Whoa! You were a bad catholic school girl? There were Paddles involved too? Hmm...me thinks King Larry wouldn't mind having a bit of a roleplay session with you sometime then. ;) hehehehehe Of course, I can't promise I'll be gentle, as I don't even know the meaning of the word. ;) Seriously, I really don't. what does that word mean anyways? Is that like a sandwich you can get at denny's or what?
Anyways, yeah my life has always seem complex, as I've always tried to live my life as a straight up honest a**hole. However, it seems since I'm around all these goody two shoes on hubpages, I'm starting to become soft these days. Maybe, I'm losing my edge or something.
like just the other day i was walking down the street and met this hot chick. well long story short, we both had hot steamy sex all night and day, as none got any rest. ;) lol. anyways, you want to know something funnier? i didn't throw her out of my bed saying..."get the f*** out!" like i always do when I'm done having my way with a woman...but instead..i..i...cuddled with her! omg, what's happening to me? I'm supposed to a jerk here damn it! Oh well...i guess i can take solace in knowing i beat the crap out of her boyfriend when he caught us together, and stole all his money and credit cards.. heheheheheheh
That'll show him for messing with me. ;)
Shoot woman. they wouldn't ban ya. the only way they ban ya if you kept consistingly violating hubpages policy. however for one hub to get reported, the most they would do is automatically unpublish it and tell you what changes they would want made to it. believe me, I had that happen before. i guess i need to tone myself down on hubpages. oh well. of course you can always um..e-mail me the story if you can't publish it here. ;) lol j/k
This is my first Hub I read from you. I found you on the Forum. I am very curious to read more of your hubs. I know exactly how you felt about daydreaming. I was afraid to daydream right in front of my own Mom (I thought she could read my mind!) I was just like you, I could learn and be creative all at the same time. (I have even written hubs while in church). Look forward to more. :)
hmm...i think i like the sound of master larry. has a nice ring to it don't ya think? ;)
Consider finding yourself a kitten, Disturbia. The demands of a kitten to play, eat, cuddle and clean up the puke will focus your attention. Then you can take the kitten lessons and use them to focus on other matters.
If that doesn't work, get two kittens.
This is, after all, a magic cat planet. Use it to your advantage.
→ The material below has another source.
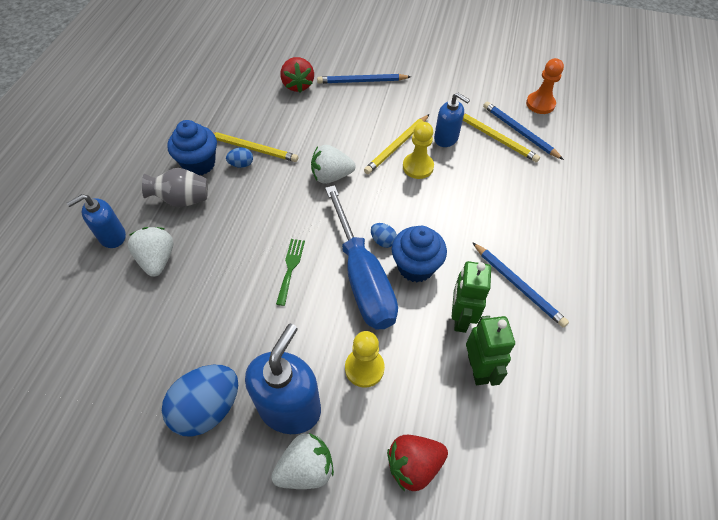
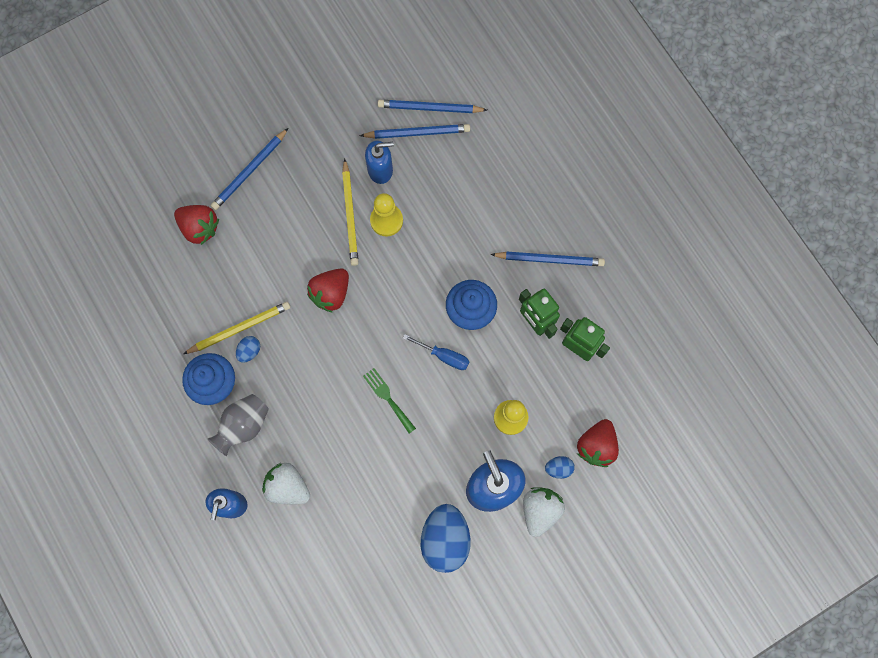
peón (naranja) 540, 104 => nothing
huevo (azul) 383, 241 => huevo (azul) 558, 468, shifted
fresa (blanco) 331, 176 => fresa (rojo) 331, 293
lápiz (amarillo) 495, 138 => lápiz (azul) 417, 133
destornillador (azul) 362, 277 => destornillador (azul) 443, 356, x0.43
Christofers Flow 2 years ago
I love your honesty. Your emotional disclosure is fun to read. I am a child of the 60's and identify with many of the things you have said. There are so many people with attention problems and they are being called genetic, life style based and diet based. I don't have a feeling for why the condition(s) happen, but I can recommend an orthomolecular approach. Study up on Taurine, GABA, Omega 3 for starters. Good luck and hang in there, like the noble creature that you are.